18 December 2008

12 Things You Should Know About Aspirin

Aspirin, that old standard in everyone's medicine chest, can really pack a wallop. So much so that the American Heart Association has long recommended aspirin therapy for people who've had a heart attack, stroke caused by blood clot, unstable angina, or "ministrokes." The AHA also notes that even people who have not experienced such an event but who are at increased risk because of family history, say, may also stand to gain from aspirin therapy.

We're certainly familiar with our aspirin: About 60 percent of people ages 65 and older pop aspirin at least once a week. But this cheap, over-the-counter pill is not benign, and regular use should be discussed with a doctor. And beware marketing claims. Bayer was sent warning letters by the Food and Drug Administration today for touting two products—Bayer Women's Low Dose Aspirin + Calcium (Bayer Women's) and Bayer Aspirin with Heart Advantage (Bayer Heart Advantage)—for making unproved health claims.

Along with its benefits, aspirin has limitations, too. A roundup of recent research suggests taking aspirin regularly may do the following:

1) Cut pre-eclampsia risk during pregnancy. A research review published in The Lancet in 2007 suggests that pregnant women who took aspirin or other antiplatelet drugs were 10 percent less likely to develop the disorder that involves high blood pressure and potentially serious complications for mother and fetus. Aspirin therapy during pregnancy should definitely be discussed with an obstetrician.

2) Reduce risk of developing colorectal cancers. The journal Gastroenterology published a study earlier this year that found a significantly lowered risk of developing the cancers in men with regular, long-term aspirin (and other nonsteroidal anti-inflammatory) use. The benefits, however, were not evident until individuals had amassed a total of five consistent years of regular use. Also, the dose with the biggest benefit—325-mg pills more than 14 times each week—is greater than typically recommended.

3) Lower a woman's risk of breast cancer. A research review published this month in the Journal of the National Cancer Institute found a 13 percent relative risk reduction in women who used aspirin regularly compared with those who did not. The findings found an overall reduced risk of 12 percent for regular use of NSAIDs in general. Previous research on breast cancer risk and NSAID use has shown conflicting results.

4) Throw off test results for prostate cancer. In an issue of this month's journal Cancer, researchers reported that men who used aspirin and other NSAIDs regularly had about 10 percent lower levels of the prostate marker prostate-specific antigen. The researchers suggest this may hinder the detection of prostate cancer in regular users.

5) Offer some protection against Alzheimer's disease.
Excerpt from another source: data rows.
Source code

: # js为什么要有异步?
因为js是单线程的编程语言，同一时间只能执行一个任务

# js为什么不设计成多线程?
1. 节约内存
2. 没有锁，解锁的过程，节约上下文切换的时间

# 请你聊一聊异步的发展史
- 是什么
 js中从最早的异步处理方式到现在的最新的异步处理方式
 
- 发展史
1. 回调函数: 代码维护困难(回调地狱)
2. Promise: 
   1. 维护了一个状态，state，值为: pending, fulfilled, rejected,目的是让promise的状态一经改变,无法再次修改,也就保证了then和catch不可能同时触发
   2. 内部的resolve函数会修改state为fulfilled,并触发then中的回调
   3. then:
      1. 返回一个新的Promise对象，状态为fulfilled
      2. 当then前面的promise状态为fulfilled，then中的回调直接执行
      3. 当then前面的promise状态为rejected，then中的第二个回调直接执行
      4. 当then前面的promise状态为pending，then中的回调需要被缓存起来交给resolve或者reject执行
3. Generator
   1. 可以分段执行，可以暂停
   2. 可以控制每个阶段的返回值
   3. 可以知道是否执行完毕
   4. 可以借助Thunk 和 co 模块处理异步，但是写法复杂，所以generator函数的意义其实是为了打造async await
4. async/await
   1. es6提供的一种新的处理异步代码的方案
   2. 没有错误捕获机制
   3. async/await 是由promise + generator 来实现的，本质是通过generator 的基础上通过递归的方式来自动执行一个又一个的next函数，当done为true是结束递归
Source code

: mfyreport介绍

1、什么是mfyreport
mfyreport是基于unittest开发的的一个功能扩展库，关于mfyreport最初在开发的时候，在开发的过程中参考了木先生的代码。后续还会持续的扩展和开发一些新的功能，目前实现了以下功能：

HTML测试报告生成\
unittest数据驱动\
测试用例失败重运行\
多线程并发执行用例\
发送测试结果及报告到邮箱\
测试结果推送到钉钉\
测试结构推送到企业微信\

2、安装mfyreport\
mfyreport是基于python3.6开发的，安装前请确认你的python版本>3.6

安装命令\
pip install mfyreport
Research has been inconclusive, but a review published this year in the journal Neurology found people who used aspirin had a 13 percent lower risk of developing Alzheimer's. The study added to an ongoing debate about whether certain types of NSAIDs, say ibuprofen vs. aspirin, were more beneficial.

6) Help prevent strokes—unless you also take ibuprofen. A small study published this year in the Journal of Clinical Pharmacology found that stroke patients taking daily aspirin to prevent another stroke who also took ibuprofen—say, for their arthritis—reaped no antiplatelet benefit. After the patient stopped the ibuprofen, the aspirin became effective. The Food and Drug Administration warns that aspirin's benefits may be diminished by ibuprofen use.

7) Prevent asthma in middle-aged women. A study published in the journal Thorax this year found that women 45 and older who took 100 mg of aspirin every other day were 10 percent less likely to develop asthma over the next decade than women given a placebo. The study authors note that aspirin could exacerbate symptoms in about 10 percent of people already diagnosed with asthma.

8) Protect against Parkinson's disease. A 2007 study published in Neurology suggests that women who used aspirin regularly (defined as two or more a week for at least a month at any point in their life) may be 40 percent less likely to develop the disease.

9) Provide zero protection against heart attacks in people with diabetes. This month, the British Medical Journal published research that suggests diabetics taking aspirin to prevent a first heart attack were no less likely to experience an attack than those taking a placebo. People with diabetes are at least twice as likely to develop heart disease or have a stroke as the general public.

10) Offer no protection to some sufferers of heart attack or stroke. A research review published in the British Medical Journal in January found that nearly 30 percent of people with cardiovascular disease who took prescribed aspirin were resistant to its effects. Such "aspirin resistance," the study found, makes such patients four times as likely as those for whom aspirin had an effect to have a heart attack, stroke, or die.

11) Cause stomach troubles. People taking aspirin or another NSAID are at higher risk of gastrointestinal bleeding and stomach ulcers—particularly with long-term use of the drug.

12) Be less effective in women. This month, a research review published in the journal BMC Medicine found that earlier studies showed a large benefit in men taking aspirin to reduce the rates of fatal heart attack, but women did not reap the same benefit.